Data records: Begin
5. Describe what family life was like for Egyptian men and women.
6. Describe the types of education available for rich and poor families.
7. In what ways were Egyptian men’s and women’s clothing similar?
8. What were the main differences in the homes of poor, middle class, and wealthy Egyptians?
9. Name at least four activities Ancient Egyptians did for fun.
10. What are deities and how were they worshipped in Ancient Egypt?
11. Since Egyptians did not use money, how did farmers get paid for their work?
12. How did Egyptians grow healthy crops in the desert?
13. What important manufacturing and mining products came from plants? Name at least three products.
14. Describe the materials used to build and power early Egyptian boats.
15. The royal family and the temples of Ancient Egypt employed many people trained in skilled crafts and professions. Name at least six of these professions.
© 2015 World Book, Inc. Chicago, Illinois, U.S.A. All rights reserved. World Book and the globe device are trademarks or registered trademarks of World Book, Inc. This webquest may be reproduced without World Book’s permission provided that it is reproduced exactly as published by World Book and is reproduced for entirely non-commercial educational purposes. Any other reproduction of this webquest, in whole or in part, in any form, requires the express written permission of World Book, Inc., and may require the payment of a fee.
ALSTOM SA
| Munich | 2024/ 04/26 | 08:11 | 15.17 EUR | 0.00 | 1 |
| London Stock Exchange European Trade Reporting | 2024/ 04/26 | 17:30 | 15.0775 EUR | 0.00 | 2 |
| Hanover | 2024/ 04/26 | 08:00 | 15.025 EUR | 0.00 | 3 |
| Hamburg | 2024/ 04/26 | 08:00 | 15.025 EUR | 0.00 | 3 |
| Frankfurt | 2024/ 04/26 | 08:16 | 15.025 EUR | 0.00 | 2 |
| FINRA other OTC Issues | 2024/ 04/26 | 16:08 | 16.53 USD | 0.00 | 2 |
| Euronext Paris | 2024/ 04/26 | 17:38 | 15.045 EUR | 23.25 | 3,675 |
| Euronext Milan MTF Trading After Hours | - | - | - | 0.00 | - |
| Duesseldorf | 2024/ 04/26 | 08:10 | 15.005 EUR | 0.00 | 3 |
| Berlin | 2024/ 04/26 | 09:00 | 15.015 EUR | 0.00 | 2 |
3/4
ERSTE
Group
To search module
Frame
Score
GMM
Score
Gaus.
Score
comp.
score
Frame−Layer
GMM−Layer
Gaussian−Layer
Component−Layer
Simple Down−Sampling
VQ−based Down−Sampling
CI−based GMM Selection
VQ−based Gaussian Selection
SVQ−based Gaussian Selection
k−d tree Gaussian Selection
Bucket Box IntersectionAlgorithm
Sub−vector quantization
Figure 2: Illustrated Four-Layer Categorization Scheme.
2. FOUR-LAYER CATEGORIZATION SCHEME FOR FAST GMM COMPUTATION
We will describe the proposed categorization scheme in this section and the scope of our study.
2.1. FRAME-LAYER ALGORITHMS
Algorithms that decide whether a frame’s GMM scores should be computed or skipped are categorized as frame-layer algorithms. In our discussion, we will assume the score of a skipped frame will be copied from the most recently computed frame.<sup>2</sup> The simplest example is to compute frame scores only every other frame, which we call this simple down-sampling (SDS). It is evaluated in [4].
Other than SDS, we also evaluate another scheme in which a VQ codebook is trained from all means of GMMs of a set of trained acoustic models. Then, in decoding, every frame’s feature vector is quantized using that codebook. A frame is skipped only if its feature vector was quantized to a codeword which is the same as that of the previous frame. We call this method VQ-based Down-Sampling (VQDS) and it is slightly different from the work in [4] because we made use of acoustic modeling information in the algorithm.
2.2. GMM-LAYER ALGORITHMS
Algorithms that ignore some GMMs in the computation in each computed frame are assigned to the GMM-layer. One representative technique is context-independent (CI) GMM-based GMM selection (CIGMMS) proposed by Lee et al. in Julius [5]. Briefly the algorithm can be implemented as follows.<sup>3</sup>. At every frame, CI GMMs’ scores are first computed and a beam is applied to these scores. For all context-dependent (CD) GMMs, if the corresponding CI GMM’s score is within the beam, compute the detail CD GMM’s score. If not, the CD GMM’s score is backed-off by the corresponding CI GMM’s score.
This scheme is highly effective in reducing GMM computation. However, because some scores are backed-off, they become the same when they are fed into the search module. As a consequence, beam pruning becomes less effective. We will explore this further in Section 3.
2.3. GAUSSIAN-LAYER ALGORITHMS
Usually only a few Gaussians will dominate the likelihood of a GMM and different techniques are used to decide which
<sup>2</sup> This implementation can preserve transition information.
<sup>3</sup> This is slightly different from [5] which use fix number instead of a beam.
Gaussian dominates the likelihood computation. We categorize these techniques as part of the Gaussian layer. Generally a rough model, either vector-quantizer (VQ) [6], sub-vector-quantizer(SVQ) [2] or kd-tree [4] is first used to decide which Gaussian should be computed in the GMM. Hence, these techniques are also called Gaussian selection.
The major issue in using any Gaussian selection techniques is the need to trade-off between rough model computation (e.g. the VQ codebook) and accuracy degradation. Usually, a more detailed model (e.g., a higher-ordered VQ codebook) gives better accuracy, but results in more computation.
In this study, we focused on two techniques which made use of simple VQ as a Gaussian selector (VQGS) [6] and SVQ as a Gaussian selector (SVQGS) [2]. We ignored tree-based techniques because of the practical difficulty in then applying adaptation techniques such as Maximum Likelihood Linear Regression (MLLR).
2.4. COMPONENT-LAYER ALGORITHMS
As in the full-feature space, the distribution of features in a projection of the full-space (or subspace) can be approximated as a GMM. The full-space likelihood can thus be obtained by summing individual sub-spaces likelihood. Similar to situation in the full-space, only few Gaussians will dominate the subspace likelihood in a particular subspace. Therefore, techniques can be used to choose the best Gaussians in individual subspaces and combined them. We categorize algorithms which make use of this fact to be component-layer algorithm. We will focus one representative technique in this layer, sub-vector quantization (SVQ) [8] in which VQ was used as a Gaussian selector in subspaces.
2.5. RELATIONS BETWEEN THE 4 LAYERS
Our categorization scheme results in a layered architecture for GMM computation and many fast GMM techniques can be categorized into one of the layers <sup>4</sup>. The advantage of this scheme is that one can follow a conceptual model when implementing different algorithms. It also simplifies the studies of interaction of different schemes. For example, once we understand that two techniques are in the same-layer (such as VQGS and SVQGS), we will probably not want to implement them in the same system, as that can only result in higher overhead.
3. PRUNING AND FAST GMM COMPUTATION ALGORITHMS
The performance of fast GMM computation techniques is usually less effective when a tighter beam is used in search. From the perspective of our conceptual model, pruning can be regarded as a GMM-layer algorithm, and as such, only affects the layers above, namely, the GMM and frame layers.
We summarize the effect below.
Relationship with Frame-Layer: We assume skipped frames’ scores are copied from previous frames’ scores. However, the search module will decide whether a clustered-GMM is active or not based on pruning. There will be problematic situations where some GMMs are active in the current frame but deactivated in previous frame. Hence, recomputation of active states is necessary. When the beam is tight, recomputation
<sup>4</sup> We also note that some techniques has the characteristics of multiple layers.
Data records: End
Beginning with the line above that contains "2. FOUR-LAYER CATEGORIZATION", copy each line exactly up to and including the line that contains "Algorithms that decide", and go no further.

2. FOUR-LAYER CATEGORIZATION SCHEME FOR FAST GMM COMPUTATION
We will describe the proposed categorization scheme in this section and the scope of our study.
2.1. FRAME-LAYER ALGORITHMS
Algorithms that decide whether a frame’s GMM scores should be computed or skipped are categorized as frame-layer algorithms. In our discussion, we will assume the score of a skipped frame will be copied from the most recently computed frame.<sup>2</sup> The simplest example is to compute frame scores only every other frame, which we call this simple down-sampling (SDS). It is evaluated in [4].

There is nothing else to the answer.